The OECD also offers helpful reports with more detailed analysis on an individual country-by-country basis. They illustrate that the United States is average or even higher than average in many respects of teacher satisfaction ratings when viewed as an aggregate whole. However, differences reveal themselves when the data is disaggregated by type of district. For example, if we revisit the measure “teachers age 50 or less wanting to leave teaching within the next five years,” the number is 26% in urban districts as opposed to 9% in rural districts. Similarly, teachers working in high-poverty school districts are more likely to report experiencing dissatisfaction with their salaries and significant stress in the workplace. Rural district teachers, meanwhile, are much less likely to have opportunities for collaborative professional learning with colleagues. It is important to remember that looking at national averages obscures the significant disparities between school districts in the United States, and it those disparities that make the situation of American teachers unique.

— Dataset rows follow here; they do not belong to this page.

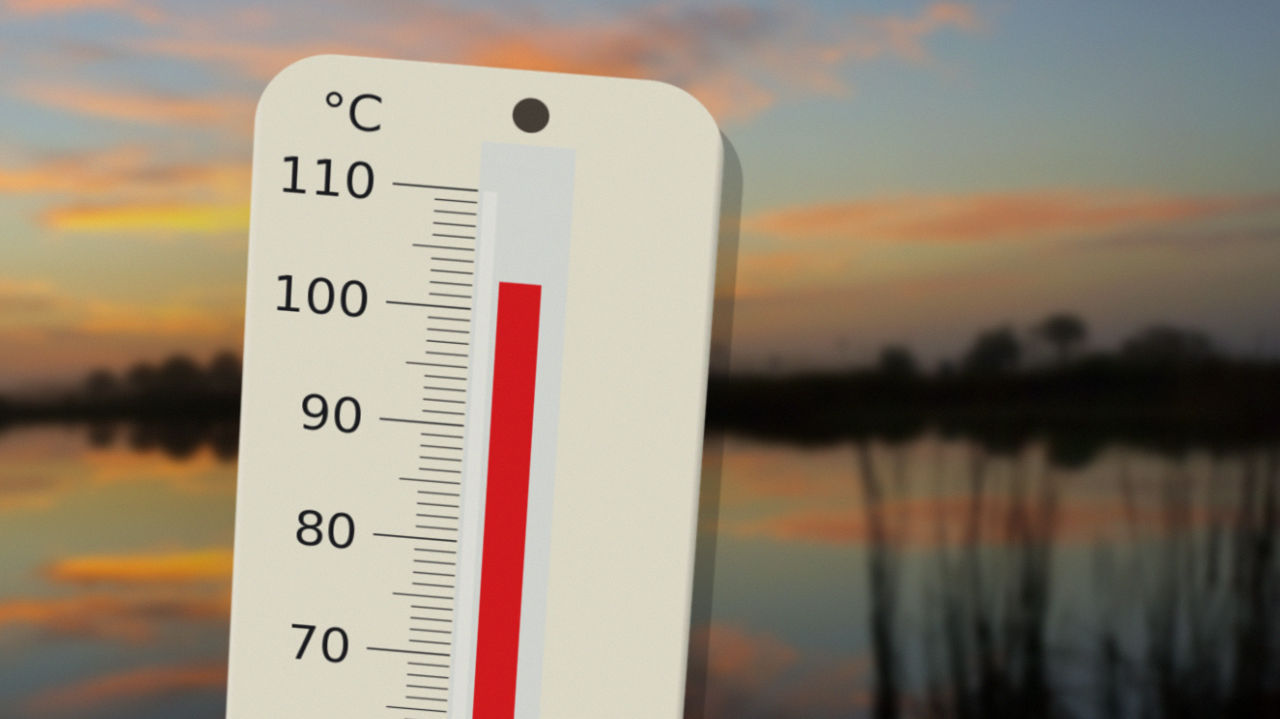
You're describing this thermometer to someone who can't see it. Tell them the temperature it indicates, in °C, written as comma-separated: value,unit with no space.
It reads 102.5,°C
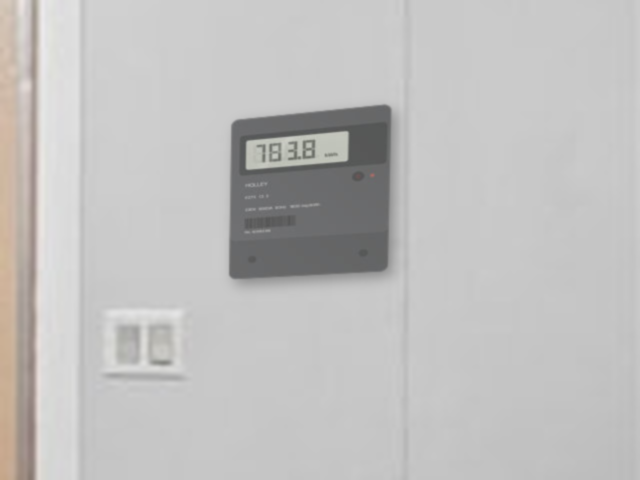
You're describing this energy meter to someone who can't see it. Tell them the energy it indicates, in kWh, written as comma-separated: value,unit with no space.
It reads 783.8,kWh
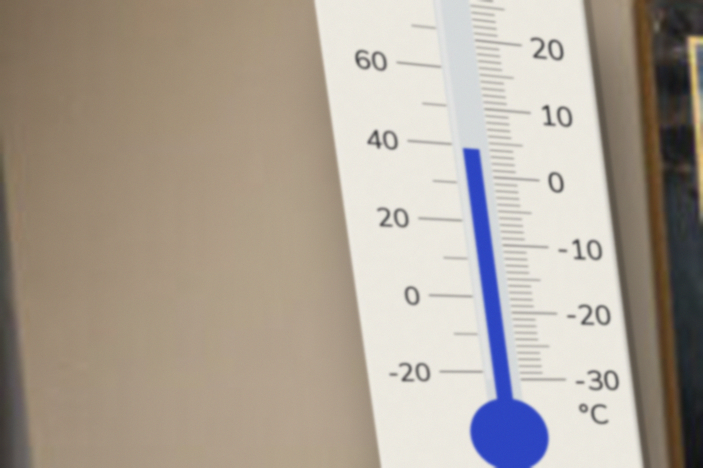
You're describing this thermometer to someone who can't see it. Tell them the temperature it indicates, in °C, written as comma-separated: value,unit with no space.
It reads 4,°C
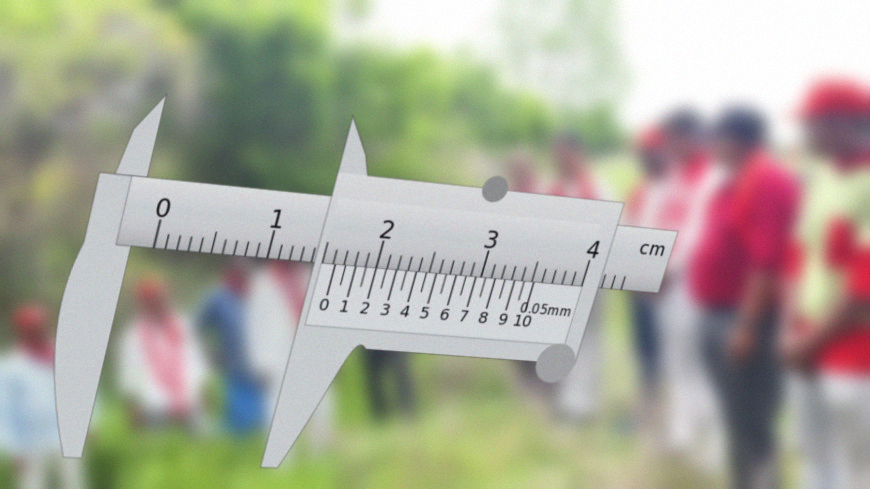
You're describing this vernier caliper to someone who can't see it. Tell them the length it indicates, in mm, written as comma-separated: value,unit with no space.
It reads 16.2,mm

The United States is defined as a wealthy nation, but that wealth is not equally distributed. UNICEF published a 2018 report on education inequality in wealthy nations, evaluating factors from preschool access to academic achievement. Of 38 countries listed, the United States ranks 24th for education equality. The OECD collects data on income inequality for member nations, and ranks the United States as having the fifth highest income inequality, the fifth highest childhood poverty rate, and the second highest poverty gap, which is especially significant in light of the fact that American schools are locally funded. According to the OECD review of school funding resources, the United States is the only member nation where nearly 100% of funds are allocated and distributed to schools by regional rather than federal government, and it has the highest level of local control in school funding of any OECD member nation. The OECD reports that for its member nations, an average of “55% of initial public funds for schooling originate at the central government level…” In the United States, on average, less than 10% of school funding comes from the federal government. How does that affect the validity of TALIS data and comparisons, when it’s so hard to define what a representative educational context in the United States looks like?

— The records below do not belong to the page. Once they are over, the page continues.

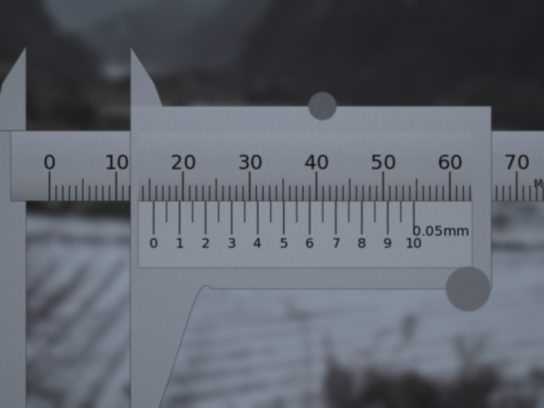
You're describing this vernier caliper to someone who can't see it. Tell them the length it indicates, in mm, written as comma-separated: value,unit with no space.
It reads 15.6,mm
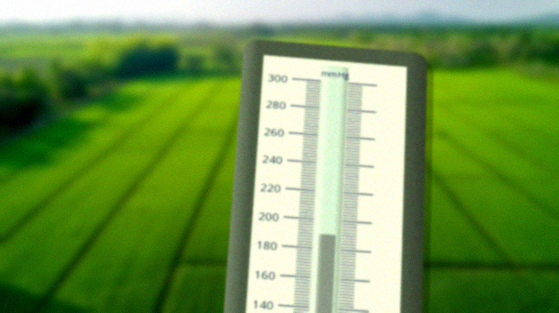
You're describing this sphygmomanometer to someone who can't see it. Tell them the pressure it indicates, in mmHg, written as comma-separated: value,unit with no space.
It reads 190,mmHg
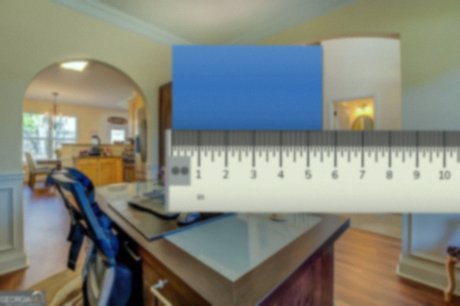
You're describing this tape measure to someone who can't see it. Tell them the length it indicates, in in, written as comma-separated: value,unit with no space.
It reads 5.5,in
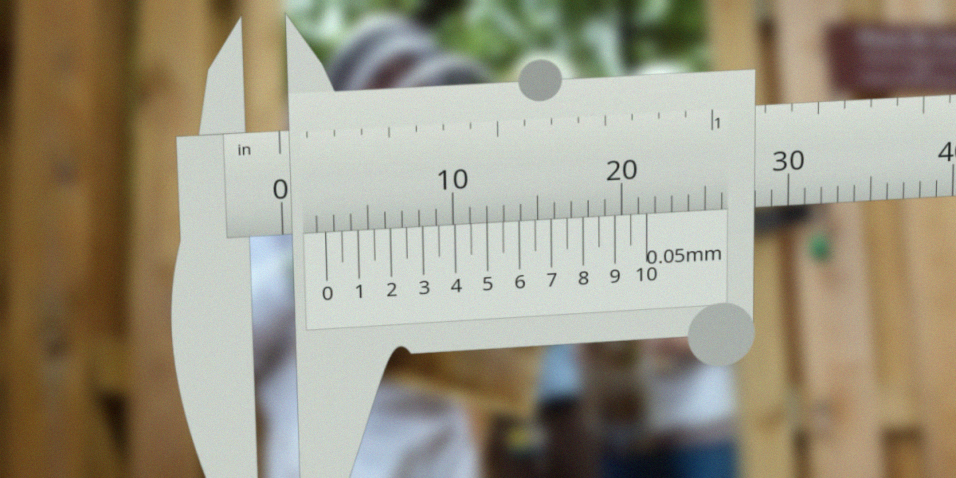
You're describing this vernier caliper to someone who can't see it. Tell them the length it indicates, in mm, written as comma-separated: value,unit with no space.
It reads 2.5,mm
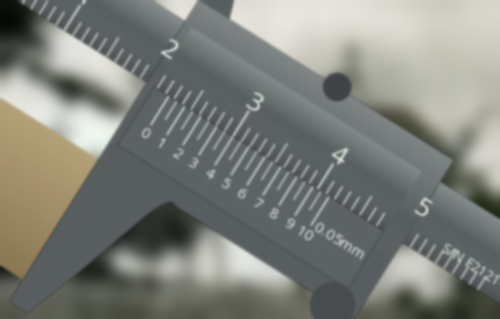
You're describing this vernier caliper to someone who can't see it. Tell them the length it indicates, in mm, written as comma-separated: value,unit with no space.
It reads 22.4,mm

International comparisons of teacher satisfaction are valuable in identifying what stressors are universal versus unique to specific cultural contexts. They show us the factors that are correlated with teacher satisfaction in most countries. However, their usefulness for making international comparisons is limited when one takes into account just how widely the experiences of American teachers vary. Are teachers in the United States more or less satisfied than their international counterparts? That’s difficult to assess when educators in suburban, rural, and urban districts may as well be teaching in different countries. In the end, it’s not as useful a question as: what factors make teachers more or less satisfied, and thus more willing to stay in the profession? That is where TALIS data is the most helpful. It reminds us that educators everywhere want fair compensation, greater autonomy, fewer standardized tests, and a supportive workplace culture.